Boston is a sleepy Saturday morning watching TV with five roommates who don’t need to talk to enjoy each other’s company.  It’s retelling (or piecing together) last night over a strong cup of coffee, maybe over someone’s stash of Starbucks grinds if it’s a really good story.  It’s a stockpile of inside jokes that don’t make sense in conversation with anyone else.  It’s the collection of quirky posters and far-fetched memes I’ll never understand decorating the boys’ apartment like a modern art museum.  It’s the Tremont Street Raiders and the Sticky Six (though there are nine of us these days).  It’s getting all dolled up for the Symphony.  It’s a list of bizarre nicknames following increasingly bizarre stories.  It’s knocking on a friend’s door to say hello and staying hours longer than you meant to.  

Boston is an immeasurable number of bear hugs when you’re coming or going.  It’s a geographical coordinate that keeps us together in spirit when we’re separated by zip codes and state lines and oceans.  It’s a conglomeration of people from as far away as Australia and as local as Bridgewater, or as foreign as Kentucky and as familiar as Brooklyn.  It’s a communal agitation toward the T after midnight.  It’s a collective reverence for J. P. Licks.  

Boston is too much Dunkin Donuts coffee and not enough Starbucks.  It’s a convolution of streets named with no rhyme or reason, except for a small alphabetical grid in Back Bay.  It’s Newbury instead of 5th Avenue, a ‘theater district’ instead of Broadway, Symphony Hall instead of Lincoln Center, and the Common instead of Central Park.  It’s conservative and commemorative.   

Boston is, like anything else in the world, a subjective experience.  It’s a Chicken Cordon Lou from Chicken Lou’s for someone like it’s a Sunrise at Pavement for the next guy.  

Boston feels like home.  It’s manageable.  It’s got plenty of foliage, for a city.  It’s full of vibrantly blooming lives, too.  It’s welcoming.

Boston is not home, though, and never will be.  It’s just a love affair that I’m having, and a tragic one at that.  I’m enamored with everything about Boston: the city, the people, and the lifestyle.  Part of why I love Boston so much at this point in my life is the imminent certainty that I will never settle there.  Right now there’s so much to explore and test and find, but that all will run out one day.  In the end, I know New York is the city for me.  And so Boston means much more to me right now.  
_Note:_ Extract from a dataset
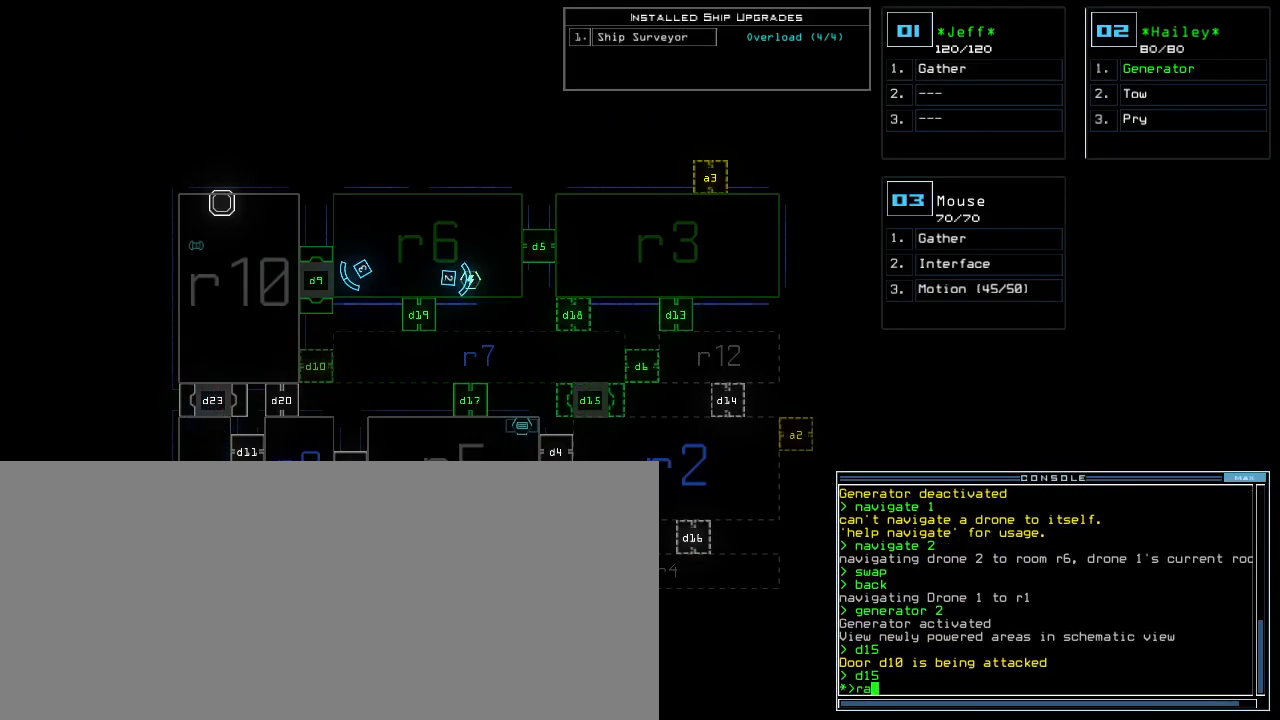
{"keys": [], "events": [[250, "return", "down"], [300, "return", "up"]]}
What was I thinking then, running away to a beautiful, irresistible city for college, meeting the most extraordinary people, and having the time of my life, for a limited time only?  Well, Boston took me by surprise.  I had no idea I could fall so in love with it after growing up in New York.  Now my heart aches all over again every time I have to leave.  This love affair is indeed a tragedy.  It’s not the Romeo and Juliet type of tragic, although it certainly feels that way at times.  No, I know we’ll move on from each other in the end, Boston and me.  We’re closer to a 500 Days of Summer tragedy.  Boston is the experience of a lifetime, but with an expiration date circled on the calendar.  There will be bigger and better things one day.  For now though, I don’t look so far ahead.  There’s a commute into Manhattan waiting for me, but for the moment I’ve still got my eyes on the Green Monster, the Citgo sign, and the Boston skyline.